Des discussions informelles auraient actuellement cours entre Bruxelles et New Dehli, sur la propriété intellectuelle des médicaments. L’Union européenne plaiderait pour un durcissement du dispositif qui couvre les médicaments brevetés. Si New Dehli acceptait les propositions européennes, le tarif de certains traitements disponibles dans les pays pauvres, notamment ceux du VIH/sida, pourrait flamber et devenir rédhibitoire. En 2005 déjà, New Dehli avait dû se conformer aux lois du commerce international, qui ont compliqué sérieusement la possibilité pour le pays de fabriquer des médicaments sous forme générique, à un prix bien moindre que les versions de marque.
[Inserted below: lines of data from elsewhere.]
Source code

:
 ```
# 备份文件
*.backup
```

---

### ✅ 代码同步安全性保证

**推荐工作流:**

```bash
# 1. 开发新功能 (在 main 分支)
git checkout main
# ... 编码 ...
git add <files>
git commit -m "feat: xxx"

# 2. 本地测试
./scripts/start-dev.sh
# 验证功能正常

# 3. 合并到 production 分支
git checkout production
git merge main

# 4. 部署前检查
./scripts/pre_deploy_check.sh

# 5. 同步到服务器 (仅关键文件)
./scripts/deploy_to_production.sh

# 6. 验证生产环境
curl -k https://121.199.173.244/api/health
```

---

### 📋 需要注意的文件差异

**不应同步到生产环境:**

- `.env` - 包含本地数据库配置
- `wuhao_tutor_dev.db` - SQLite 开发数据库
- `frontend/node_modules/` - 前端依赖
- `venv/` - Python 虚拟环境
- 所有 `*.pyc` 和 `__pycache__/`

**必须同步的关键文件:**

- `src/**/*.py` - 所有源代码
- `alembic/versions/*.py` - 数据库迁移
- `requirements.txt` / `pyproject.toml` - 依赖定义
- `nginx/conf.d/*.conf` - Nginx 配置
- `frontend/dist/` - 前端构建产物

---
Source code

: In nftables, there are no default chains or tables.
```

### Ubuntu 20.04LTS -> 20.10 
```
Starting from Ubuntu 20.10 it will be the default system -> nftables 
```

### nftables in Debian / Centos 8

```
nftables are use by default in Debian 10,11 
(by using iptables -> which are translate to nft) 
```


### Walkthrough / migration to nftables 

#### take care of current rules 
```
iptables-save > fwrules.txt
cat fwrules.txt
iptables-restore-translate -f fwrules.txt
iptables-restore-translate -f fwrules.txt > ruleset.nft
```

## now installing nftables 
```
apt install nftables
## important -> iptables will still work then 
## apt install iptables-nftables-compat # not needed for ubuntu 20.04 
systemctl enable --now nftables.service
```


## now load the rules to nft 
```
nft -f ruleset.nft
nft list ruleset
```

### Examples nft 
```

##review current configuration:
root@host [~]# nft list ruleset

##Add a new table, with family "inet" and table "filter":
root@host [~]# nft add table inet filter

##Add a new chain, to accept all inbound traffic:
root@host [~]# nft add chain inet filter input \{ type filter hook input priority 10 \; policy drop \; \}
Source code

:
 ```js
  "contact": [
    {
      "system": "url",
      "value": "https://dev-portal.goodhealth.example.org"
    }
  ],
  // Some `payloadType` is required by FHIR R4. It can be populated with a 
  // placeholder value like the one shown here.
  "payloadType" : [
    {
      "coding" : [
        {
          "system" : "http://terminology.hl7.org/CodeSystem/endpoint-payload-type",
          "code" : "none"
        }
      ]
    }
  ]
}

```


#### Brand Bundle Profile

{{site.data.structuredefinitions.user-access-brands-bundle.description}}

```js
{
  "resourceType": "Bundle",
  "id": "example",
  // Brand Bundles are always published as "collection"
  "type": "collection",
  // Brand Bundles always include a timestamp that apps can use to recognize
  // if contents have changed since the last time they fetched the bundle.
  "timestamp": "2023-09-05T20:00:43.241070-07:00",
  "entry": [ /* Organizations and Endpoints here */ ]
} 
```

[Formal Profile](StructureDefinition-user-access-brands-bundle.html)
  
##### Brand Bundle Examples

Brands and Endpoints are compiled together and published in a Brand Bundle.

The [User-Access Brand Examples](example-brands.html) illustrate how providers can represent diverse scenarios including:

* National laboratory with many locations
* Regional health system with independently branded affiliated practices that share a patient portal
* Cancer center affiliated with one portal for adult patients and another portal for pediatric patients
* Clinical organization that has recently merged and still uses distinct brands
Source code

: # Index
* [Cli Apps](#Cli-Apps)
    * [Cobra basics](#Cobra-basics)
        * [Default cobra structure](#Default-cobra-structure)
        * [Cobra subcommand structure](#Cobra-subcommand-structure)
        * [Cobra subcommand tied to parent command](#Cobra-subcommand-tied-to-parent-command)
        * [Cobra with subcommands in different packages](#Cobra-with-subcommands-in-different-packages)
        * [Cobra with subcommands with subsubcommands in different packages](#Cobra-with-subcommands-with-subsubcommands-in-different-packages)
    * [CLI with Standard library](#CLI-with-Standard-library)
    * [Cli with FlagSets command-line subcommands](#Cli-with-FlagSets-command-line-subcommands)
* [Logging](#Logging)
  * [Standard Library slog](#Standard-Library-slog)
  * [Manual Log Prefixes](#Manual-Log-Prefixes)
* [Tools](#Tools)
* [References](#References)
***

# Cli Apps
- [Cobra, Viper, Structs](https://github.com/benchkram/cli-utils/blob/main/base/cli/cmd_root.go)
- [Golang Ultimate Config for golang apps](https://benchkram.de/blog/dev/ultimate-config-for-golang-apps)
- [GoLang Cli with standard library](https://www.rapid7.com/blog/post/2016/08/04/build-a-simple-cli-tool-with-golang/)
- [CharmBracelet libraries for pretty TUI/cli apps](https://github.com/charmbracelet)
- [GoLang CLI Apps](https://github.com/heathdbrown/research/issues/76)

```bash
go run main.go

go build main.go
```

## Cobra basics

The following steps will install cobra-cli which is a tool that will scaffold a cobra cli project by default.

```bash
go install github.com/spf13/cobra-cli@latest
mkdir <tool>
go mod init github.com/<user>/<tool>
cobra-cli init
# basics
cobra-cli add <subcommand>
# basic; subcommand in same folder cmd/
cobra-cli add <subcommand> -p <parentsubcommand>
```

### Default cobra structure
Le gouvernement indien avait toutefois pris bien garde à ménager la santé publique, limitant la portée du verrou que constituent les brevets.  Mais cette précaution ne peut s'appliquer qu'à la consommation intérieure indienne.

Bruxelles ne semble pas se satisfaire de cette situation et serait en train de négocier, avec ses interlocuteurs indiens, une extension des brevets. L'enjeu est d'importance car l'Inde est la pharmacie des pays pauvres. En effet, 92 % des médicaments anti-VIH utilisés dans ces pays sont des versions génériques exportées par l'Inde. C’est dire si le résultat de ces négociations dépasse de loin le problème indien. Ces pourparlers informels, qui se jouent à huis-clos à New Dehli, devraient prendre un tour nettement plus officiel à Bruxelles. Leena Lenghaney, une militante de MSF : « Les récents accords de libre échange entre l’UE et les Etats-Unis montrent que la tendance est à un durcissement des modalités d’exploitation. Cette inclinaison menace la production et l’échange de médicaments génériques dans des pays émergents comme l’Inde. Si New Dehli cède à Bruxelles, les victimes du HIV/sida et autres pathologies risquent de ne plus pouvoir accéder aux traitements » susceptibles de leur sauver la vie.

Bruxelles souhaite ainsi prolonger jusqu’à vingt ans le brevet qui protège une molécule, or cette exigence ne relève d’aucun impératif international de libre-échange. En fait, l’UE tâcherait de légitimer ses coups de force contre des traitements génériques que l’Inde acheminait vers l’Afrique et l’Amérique latine, et qui ont été saisis en Europe. Nous en avons déjà parlé sur Seronet. Se faisant l’écho du tollé que provoque, en Inde, ces négociations encore officieuses, en particulier au sein de la population infectée par le VIH, Loone Gangte, président du ‘Dehli Network of Positive People’, appelle son gouvernement à ne pas céder aux pressions européennes, et à ne pas « marchander » la vie des personnes qui vivent avec le sida.

Commentaires

Portrait de sonia

la mondialisation ce sont deux choses différentes d'un côté des therapies à l'indienne, dix fois moins chères que les américaines; avec pour exemple la commercialisation du générique de l'atripla par les laboratoires indiens baptisé viraday....Spécialement quand la ministre de la Santé, madame Bachelot, désire tester la vente de medicaments sans ordonnance sur internet.... Et de l'autre un durcissement des politiques nationales avec l'évidente volonté de préserver leurs intérêts dans la protection des brevets voire à leur prolongation de vingt ans au lieu de cinq... Dans ces circonstances de course aux molécules, on se demande comment la création du Patent Pool (une initiative généreuse et humaniste) pourrait réussir dans sa noble mission.